Origami - a moda de dobrar papel
Eliana Silva

Um papel. Dois papelinhos. Três papelinhos. Um tecido. Dois retalhos. Três rosas. De um simples quadradinho de papel Isabel constrói uma flor. A mesma flor dobra-se uma vez e outra. De novo, Isabel pega num outro quadradinho e em dois minutos tem um sapo na sua mão. Um mundo pode ser construído através de um quadrado de papel.
Origami é a arte japonesa de dobrar o papel. A origem da palavra advém do japonês ori (dobrar) e kami (papel), que ao juntar as duas palavras a pronúncia fica “origami”. Geralmente parte-se de um pedaço de papel quadrado, cujas faces podem ser de cores diferentes, prosseguindo-se sem cortar o papel. No entanto, a cultura do Origami Japonês, que se desenvolve desde o Período Edo, não é tão restritiva acerca destas definições, por vezes cortando o papel durante a criação do modelo, ou começando com outras formas de papel que não a quadrada (rectangular, circular, etc.).

A partir de várias criações em papel, Isabel Tomás criou a marca “Amores de Tóquio”. A criadora escolheu o Origami como a ferramenta do seu trabalho. “Gosto muito da cultura japonesa e aos poucos fui apropriando toda a cultura do Origami e os conceitos que lhe estão inerentes”. A heterogeneidade das suas influências reflecte-se na diversidade do seu trabalho.
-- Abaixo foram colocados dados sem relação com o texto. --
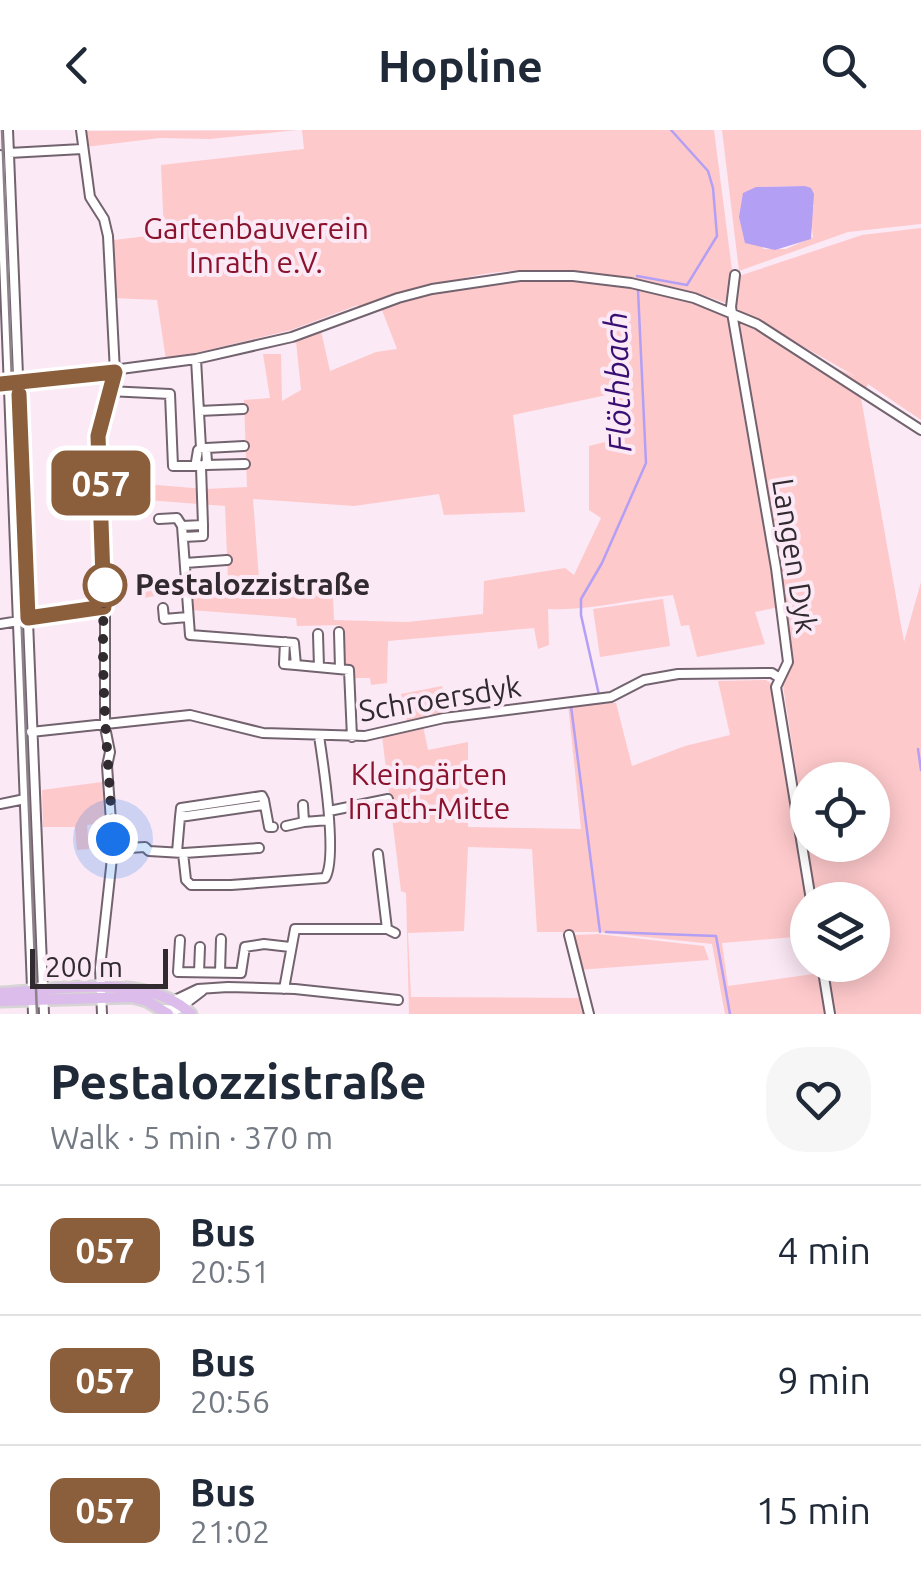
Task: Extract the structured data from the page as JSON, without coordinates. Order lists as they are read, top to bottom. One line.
{"streets":{"street":["Langen Dyk","Schroersdyk"]},"crossings":[["Langen Dyk","Schroersdyk"]],"water":["Flöthbach"],"parks":["Gartenbauverein Inrath e.V.","Kleingärten Inrath-Mitte"],"places":["Pestalozzistraße"],"lines":["bus line 057"],"scale_bar":"200 m","page":{"header":"Hopline","on_map":"057","scale":"200 m","heading":["Pestalozzistraße","Walk · 5 min · 370 m"],"list":[{"mark":"057","name":"Bus","note":"20:51","value":"4 min"},{"mark":"057","name":"Bus","note":"20:56","value":"9 min"},{"mark":"057","name":"Bus","note":"21:02","value":"15 min"}]}}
Embora a cultura japonesa esteja sempre presente em todas as suas criações, Isabel Tomás não entende as suas criações como exclusivas.
“Eu gosto realmente da cultura oriental mas tento fazer uma junção daquilo que é japonês com o moderno ou o tradicional, como é o caso dos motivos florais que estão tão na moda neste momento. Gosto também do conceito de Natureza”

A marca surgiu oficialmente no ano de 2005 com a criação de um blog. “Era a maneira mais fácil, embora neste momento já tenha um site “encomendado”. Formada pelo CITEX, a jovem criadora tem a preocupação em dar cartas na Moda Portuguesa, ou melhor, ao cozer uma rosa de Origami numa pré-blusa, Isabel Tomás procura atingir um conceito mais experimental e mais conceptual da Moda.

Feiras da Ladra Alternativa. Mundo Mix. Feiras Laicas. Feira de Sonho. Desde poisos no Príncipe Real, no Jardim da Estrela ou no Mercado de Oeiras, a verdade é que a actividade artística de Isabel Tomás é completamente nómada. “A Moda Lisboa já foi um objectivo. Mas neste momento já não encaro o evento dessa forma. As pessoas já conhecem o meu trabalho. E já o reconhecem, o que ainda é melhor”. Isabel Tomás conta ainda que não entende que a moda se beba de um modo restrito, e é por isso que continua, não só a apostar na sua formação como também a fazer uma investigação exaustiva sobre as bases que pretende utilizar no seu trabalho. “Tenho muito livros sobre o Japão. Além disso, estou constantemente a comprar literatura oriental sobre gueixas por exemplo.”
No blog de Isabel Tomás podemos encontrar todo o seu trabalho: Desde os quimonos florais, as malas com flores em origami, passando pelas pregadeiras com as chinesas até às pequenas grandes criações em papel que Isabel utiliza na maior parte do seu trabalho.